Testing your code¶
There a three complementary ways of testing your work: unit tests for the backend, unit tests for the frontend and integration tests.
Test middlewares¶
If you need to use an alternative Mongo instance during tests, you can provide
the alternate urls in you udata.cfg
with MONGODB_HOST_TEST
.
E.g.: To make use of the tmpfs based middleware provided by docker-compose, use:
MONGODB_HOST_TEST = 'mongodb://localhost:27018/udata'
And then start docker-compose with the extra file:
$ docker-compose -f docker-compose.yml -f docker-compose.test.yml up
This will start a MongoDB extra service, tmpfs based and your tests will make use of it and run faster.
Backend unit tests¶
The easiest way is to run Python tests with pytest.
$ pytest
You can launch a unique test too:
$ pytest udata/tests/api/test_me_api.py -k test_get_profile
To launch tests with coverage report:
$ pip install requirements/report.pip
$ inv cover
Frontend unit tests¶
Warning
This part is obsolete and should be rewritten.
For frontend (and administration) testing, we use the following tools:
- Karma as test runner
- mocha as test framework
- Chai (and some plugins) as assertions library
- Sinon.JS for spies, stubs and mocks
All tests are located in the specs
directory and should have the following naming pattern
*.specs.js
to be recognized by Karma.
The most simple way to launch them is by using the dedicated invoke task:
$ inv jstest
It will run a single test pass using PhantomJS as browser.
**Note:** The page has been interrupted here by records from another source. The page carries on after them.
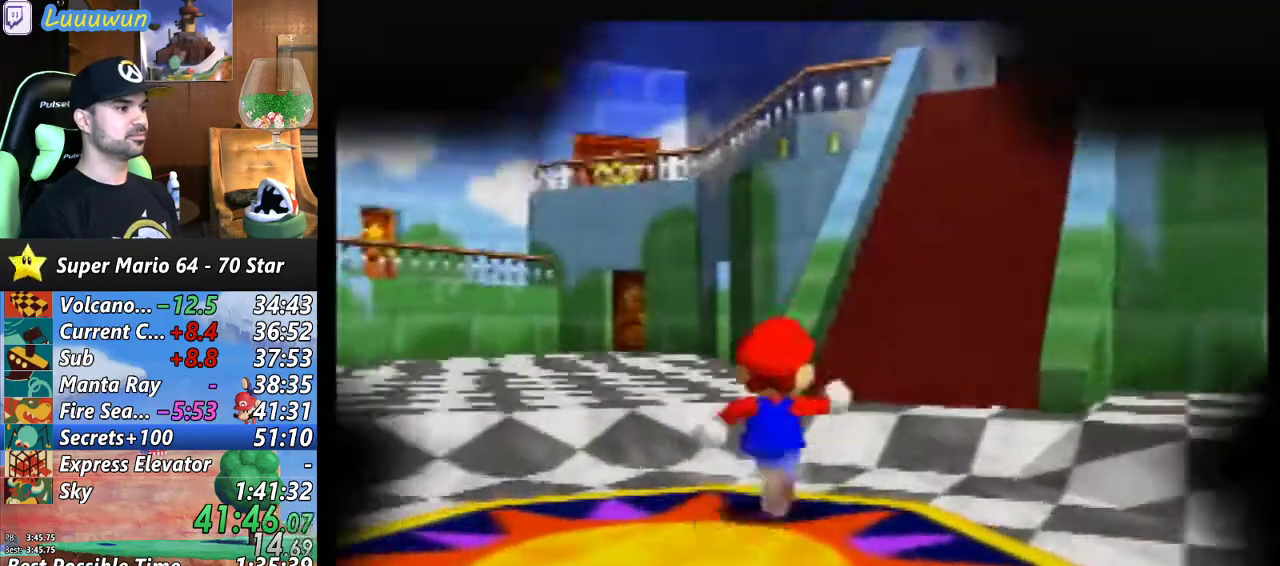
{"buttons": ["A"], "left_stick": "up", "events": [[67, "Z", "down"], [167, "A", "down"], [300, "Z", "up"]]}
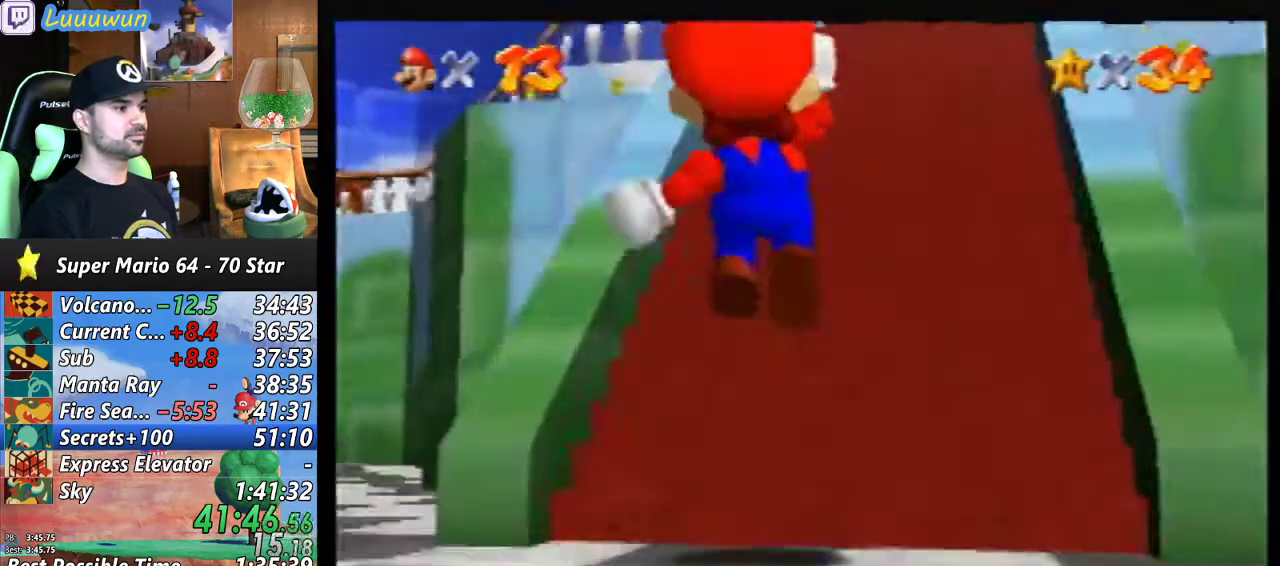
{"buttons": [], "left_stick": "up", "events": [[233, "A", "up"]]}
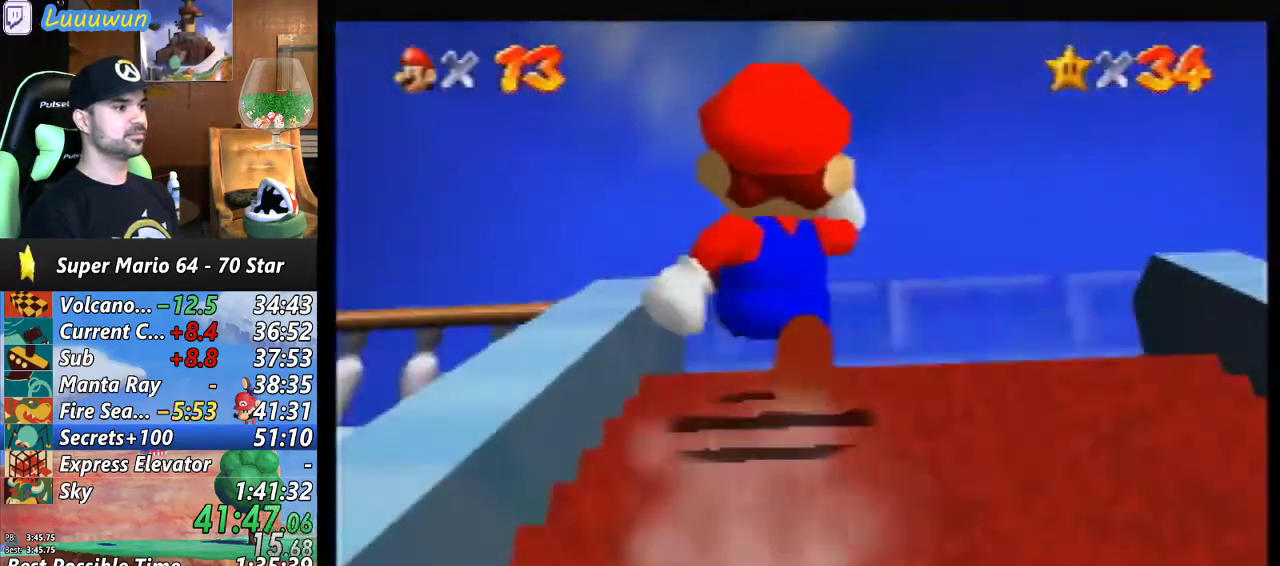
{"buttons": [], "left_stick": "up-right", "events": [[167, "R1", "down"], [333, "R1", "up"], [433, "left_stick", "up-right"]]}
You can run the tests continuously as changed are detected by the --watch
option:
$ inv jstest --watch
For more advanced usage, you can use the npm dedicated run-scripts:
# Single run in PhantomJS
$ npm -s run test:unit
# Watch and run tests on change in PhantomJS
$ npm -s run test:watch
You can pass any option to karma after the --
:
# Run tests a in new Chrome and Firefox instances
$ npm -s run test:unit -- --browsers Chrome,Firefox
# Single run with JUnit xml output
$ npm -s run test:unit -- --reporters mocha,junit
Note
If using Chrome launcher without chrome
being on the $PATH
(or using Chromium),
you need to specify the binary path by settings the environment variable
CHROME_BIN
See the official karma documentation for more details about the possible parameters.
Testing on IE¶
You can run the test suite under Modern.ie VMs installed with either ievms or iectrl (installation is detailed on websites).
# Install IE11 under Win7 (time to have one or more coffee!)
$ iectrl install 11
# Run tests under IE11
$ npm -s run test:unit -- --browsers 'IE11 - Win7'
Note
udata tests ensure the compatibility with IE version(s) officially supported by Microsoft. Right now, it’s IE11.
You maybe need to manually close the first time popup on first run. To do so, launch the VM then launch the test suite:
$ iectrl start 11
$ npm -s run test:unit -- --browsers 'IE11 - Win7'
# You can close it after
$ iectrl close 11
Integration tests¶
We use Watai which is using webdriver API on top of Selenium.
First, install and launch Selenium:
$ selenium-server -p 4444
Then install watai and now you can run integration tests:
$ watai specs/integration/ --config '{"email":"name@example.org","password":"yourpassword","username":"yourusername"}'
You can easily exclude some tests if you want to run a particular range of test(s), here to run only test 4:
$ watai specs/integration/ --config '{"ignore":[1,2,3,5,6,7], "email":"name@example.org","password":"yourpassword","username":"yourusername"}'
Check out the Watai tutorial to add your own tests!